Por supuesto, esta pérdida de fe en la
justicia desanima la denuncia y estimula la corrupción, que a menudo logra
zafarse de esa cadena judicial que poco la aprieta. Rara vez los hallazgos que
no se corrigen en procesos de mejoramiento convenidos, prosperan en las
siguientes instancias judiciales, y por eso “prolifera el abuso de la función pública
para obtener beneficios privados (propios) y excluyentes”.
Esta es la manera sencilla como el Banco
Mundial definió desde 1997 la corrupción y esa se da, según el investigador
Luis Jorge Garay, “cuando un funcionario abusa de su función pública al aceptar
y pedir sobornos para conceder u obtener beneficios privados”. El soborno es el
mecanismo más común para establecer vínculos ilegales entre los sectores
público y privado. La contratación pública es el más claro ejemplo de este
fenómeno que campea en todas las esferas del Estado. “Tú me das, yo te doy”.
Pero no es el único.
Los estudios de Garay han logrado
identificar un mapa complejo de la manera tan sofisticada como se teje todo el
entramado de corrupción. Una de las formas es la corrupción administrativa que,
a su vez, puede ser de dos tipos: ‘la gran corrupción’, que concentra su acción
en la contratación estatal, en la expedición de normas y es ejercida
esencialmente por los altos funcionarios del Estado. Y ‘la pequeña corrupción’,
que tiene su principal ámbito en los trámites, licencias, permisos ordinarios y
sus principales agentes son funcionarios de nivel medio-bajo y bajo.

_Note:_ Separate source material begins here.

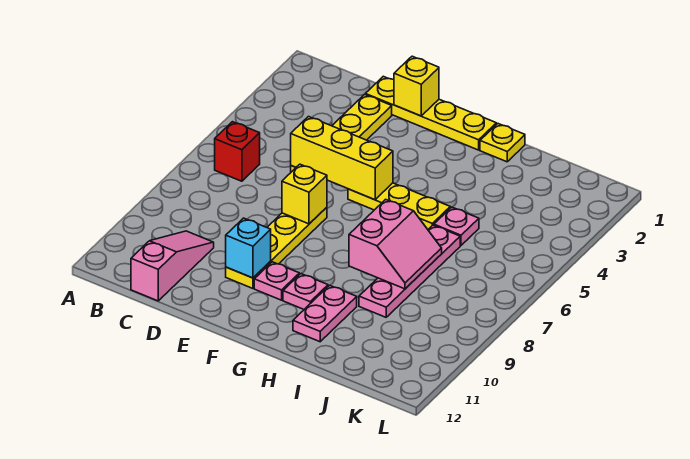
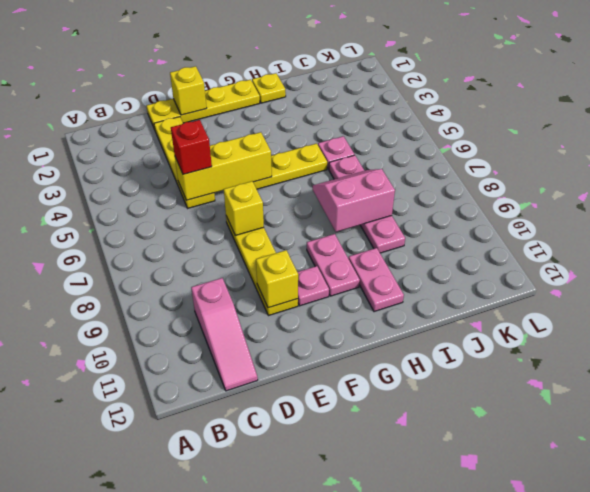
red 1x1 brick [215,122,260,181] -> red 1x1 brick moved to [171,120,212,174]
pink 1x3 slope [131,231,214,301] -> pink 1x3 slope turned to [191,278,258,391]
cyan 1x1 brick [226,218,271,278] -> yellow 1x1 brick [256,250,298,308]
pink 1x1 plate [283,274,328,309] -> pink 1x2 plate [307,234,360,296]
pink 2x2 slope [349,199,442,289] -> pink 2x2 slope turned to [313,169,395,232]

Pero, cuando la corrupción se origina en
las altas esferas del Estado y está “organizada, planificada y centralizada
desde el núcleo de la dirigencia burocrática estatal”, no es casual o
esporádica, sino más bien sistémica. Es la captura y cooptación del Estado, lo
cual va más allá de la corrupción simple. Se da cuando las empresas y ciertos
intereses particulares influyen en la formulación de leyes, políticas y reglamentaciones
estatales a cambio de beneficios o pagos ilícitos a funcionarios. Y se complica
más con la cooptación del Estado que, según Garay, ocurre cuando no solo se
apela al soborno y la extorsión, sino a la violencia “para interferir, filtrar
y cooptar la gestión pública” con propósitos particulares a costa de los
intereses colectivos.
Así que, cuando revisamos los llamados
“acuerdos de gobernabilidad” que se dan entre alcaldías y concejos o entre
gobernaciones y asambleas para aprobar proyectos en la penumbra, de espaldas a
la ciudadanía y sin suficiente sustento, en los que además las cuentas no están
claras ni tampoco el beneficio común, ¿de qué estamos hablando?, ¿en qué parte
del mapa los ubicamos? Y los entes de control encargados de ver por todos
nosotros y que parecen ver de reojo, ¿en dónde quedan?